JULIAN BARNES (1946- )
El escritor inglés Julian Barnes se disculpó en una carta manuscrita –de letra bella y puntiaguda, semejante a la de un gentilhombre de Stratford–, con estas palabras: “Lo siento, pero he sido entrevistado tanto en estos últimos doce meses, que no puedo ni ver ninguna pregunta más”.
Me puse a pensar si su negativa obedecía a un hastío real o si el verdadero motivo de su renuncia a responder sería porque mis preguntas no tenían nada que ver con los temas de sus novelas. También era probable que, como me ocurriera con Doris Lessing, las preguntas le podían haber parecido absurdas y sin sentido...
Esa simetría de silencio puede llevarnos al mundo egolátrico del creador. Todo lo ajeno a la propia creación es prescindible. En sus obras se ve como el único habitante del planeta. En cada pasaje, la precisión será tal que hará pensar en los secretos de la naturaleza...
La escritura produce no pocas patologías, sobre todo durante la gestación de las obras. No importa que se trate de grandes logros o de ínfimos resultados. Si el creador es artista de verdad se verá impulsado por demonios. Cuando sus ideas sean dulces, lo serán más allá de la mermelada. En tanto sus sentimientos bajen hasta lo más abyecto, conseguirá ponernos en disposición de aceptarlo por bueno o, por el contrario, pasaremos rápidamente la página para librarnos de su efecto repulsivo. Transitará de la idiolalia a la afasia sin apenas darse cuenta.
Julian Barnes es uno de los siete novísimos novelistas británicos de la llamada Generación Granta, junto a Martin Amis, Ian McEwan, William Boyd, Kazuo Ishiguro, Graham Swift y Salman Rushdie. Las dos novelas de mayor éxito de Barnes son El loro de Flaubert (1984) y Una historia del mundo en diez capítulos y medio (1989). Le siguieron otras, Hablando del asunto (1991), El puercoespín (1992), junto a dos novelas, finalistas del Premio Booker, Inglaterra, Inglaterra (1998) y Arthur & George (2005), además del libro ganador del Premio Booker, El sentido de un final (2011).

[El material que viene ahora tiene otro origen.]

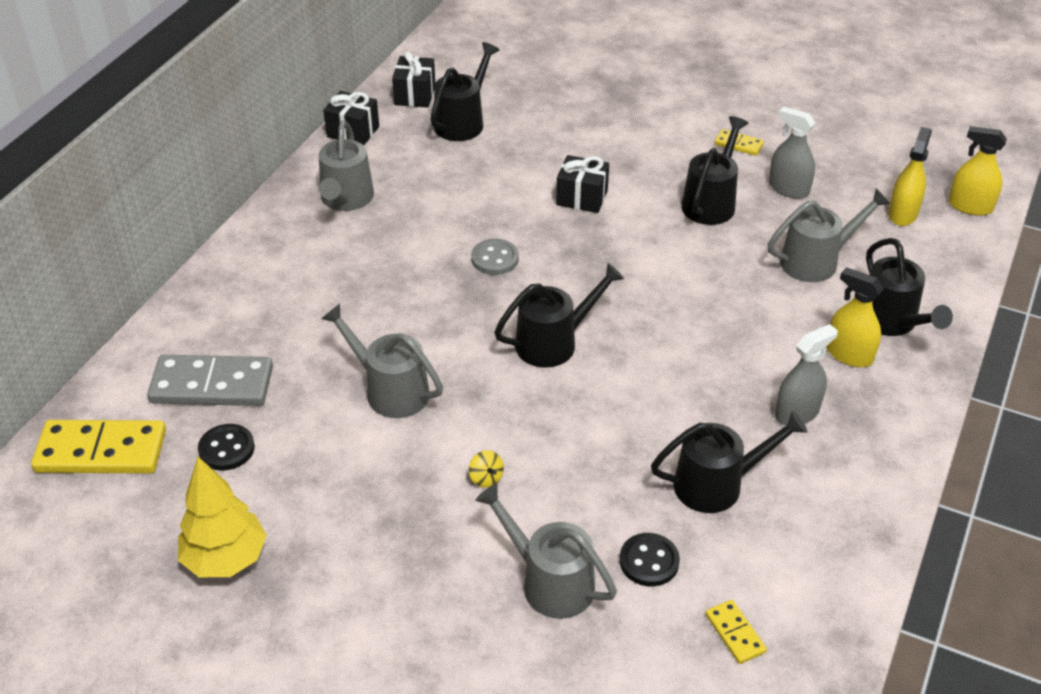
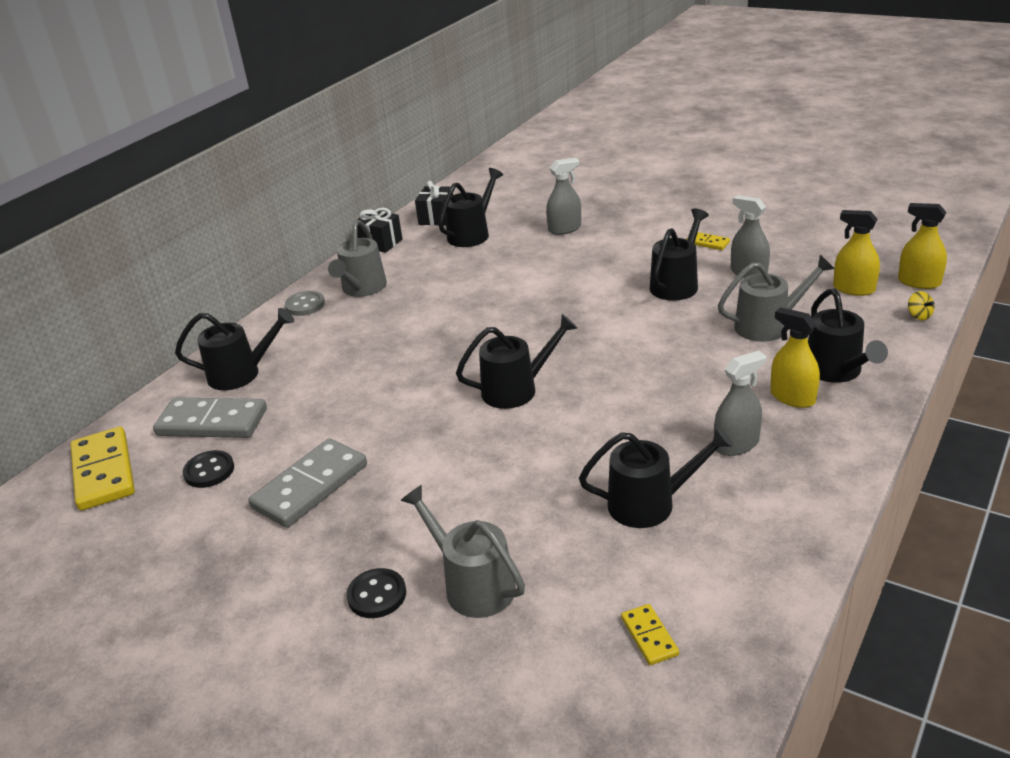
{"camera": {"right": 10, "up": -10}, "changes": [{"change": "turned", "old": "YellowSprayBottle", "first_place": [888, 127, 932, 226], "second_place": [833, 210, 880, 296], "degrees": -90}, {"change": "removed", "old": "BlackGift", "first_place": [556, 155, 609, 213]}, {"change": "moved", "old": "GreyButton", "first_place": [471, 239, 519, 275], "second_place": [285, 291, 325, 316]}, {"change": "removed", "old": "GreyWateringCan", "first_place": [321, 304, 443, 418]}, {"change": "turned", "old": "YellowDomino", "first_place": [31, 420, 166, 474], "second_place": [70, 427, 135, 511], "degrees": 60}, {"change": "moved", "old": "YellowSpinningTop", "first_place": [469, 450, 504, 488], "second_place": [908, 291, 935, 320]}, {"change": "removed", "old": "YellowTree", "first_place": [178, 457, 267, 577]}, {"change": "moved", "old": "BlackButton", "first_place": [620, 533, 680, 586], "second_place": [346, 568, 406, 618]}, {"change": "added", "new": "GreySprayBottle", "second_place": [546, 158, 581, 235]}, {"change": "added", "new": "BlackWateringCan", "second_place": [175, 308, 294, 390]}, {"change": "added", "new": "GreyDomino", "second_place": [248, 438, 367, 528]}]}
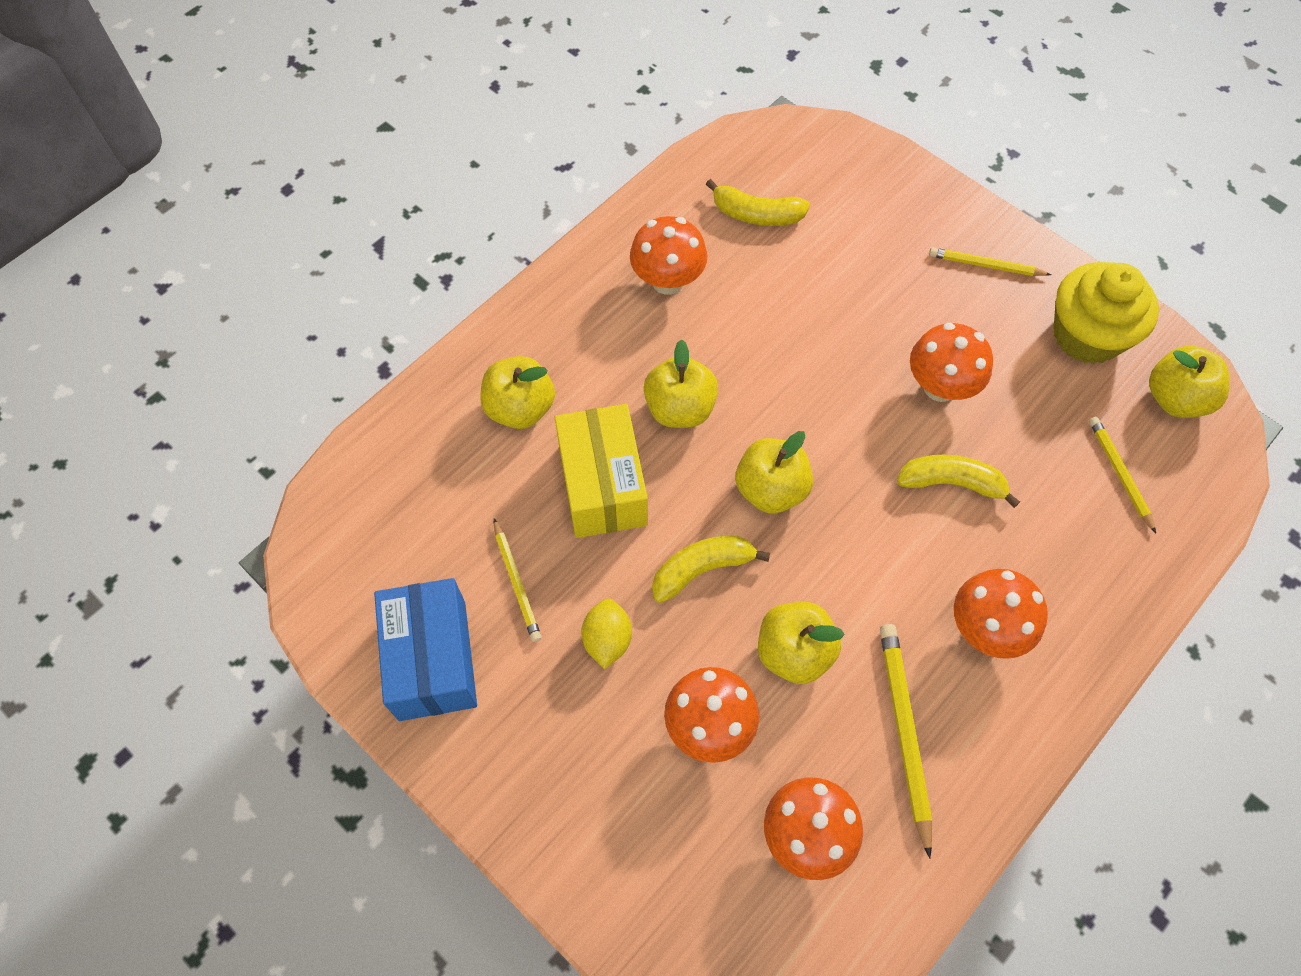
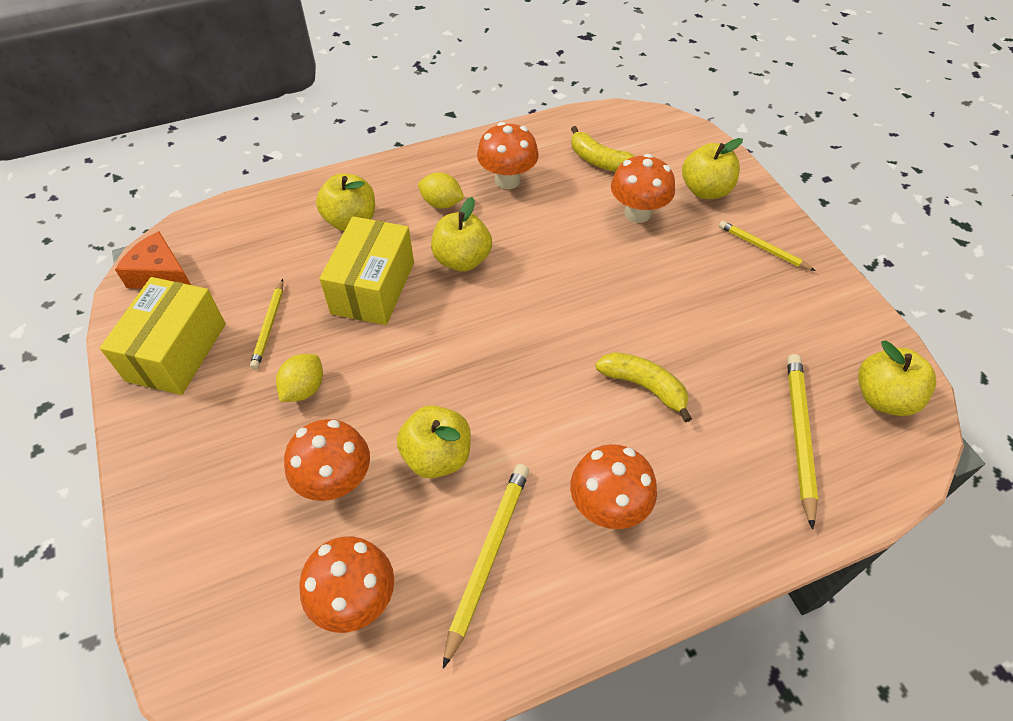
{"camera": {"right": 25, "up": -10}, "changes": [{"change": "removed", "old": "YellowCupcake", "first_place": [1054, 262, 1159, 364]}, {"change": "moved", "old": "OrangeMushroom", "first_place": [910, 323, 993, 402], "second_place": [611, 154, 675, 223]}, {"change": "resized", "old": "YellowPencil", "first_place": [1089, 417, 1156, 533], "second_place": [787, 354, 818, 530], "factor": 1.56}, {"change": "moved", "old": "YellowApple", "first_place": [736, 431, 813, 514], "second_place": [682, 138, 743, 199]}, {"change": "removed", "old": "YellowBanana", "first_place": [652, 536, 770, 603]}, {"change": "recoloured", "old": "BlueBox", "new": "YellowBox", "first_place": [374, 578, 477, 721], "second_place": [100, 277, 226, 395]}, {"change": "added", "new": "YellowLemon", "second_place": [418, 172, 465, 209]}, {"change": "added", "new": "OrangeCheese", "second_place": [115, 231, 191, 289]}]}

Este racimo de autores podrían ser los primeros en asegurar que la vida de las palabras y la de los que viven de ellas es un respirar continuo, mientras el mundo va fabricando sus días sin fin. Todos estamos inmersos en ese barro.
De todo ese barro, distingo la figura del poeta, como alguien que inspira más compasión que la del novelista y, aún mayor, que la del filósofo. Al poeta le importa, por encima de todo, sentir que expresa por medio de palabras todos los movimientos que no puede realizar. Sabe, o cree saber, que en el arte de escribir hay un objeto que solo se encuentra en el escrito mismo. Y por saber todavía más, él –que se mueve dentro del no saber–, sabe que a nadie se le obliga escribir. Se escribe porque está en la sangre de cada cual o porque no se vale para otra cosa...
Alejé de mí la evocadora ausencia de Julian Barnes, reafirmándome en que su negativa a contestar las preguntas que le envié a su casa de Londres –debidamente traducidas al inglés–, era por no haberle preguntado sobre sus novelas o por las obsesiones vividas en ellas...
La mayoría de los novelistas o aquellos adscritos al yo-me-amo-a-mí literario piensan que fuera de su universo de ideas y proyectos lo demás no existe. Toman la novela como el cetro máximo de la literatura. No siendo así, me cuesta creer que Barnes haya pensado que si accediera contestar iba a notarse que tiene los pies planos o cosa parecida.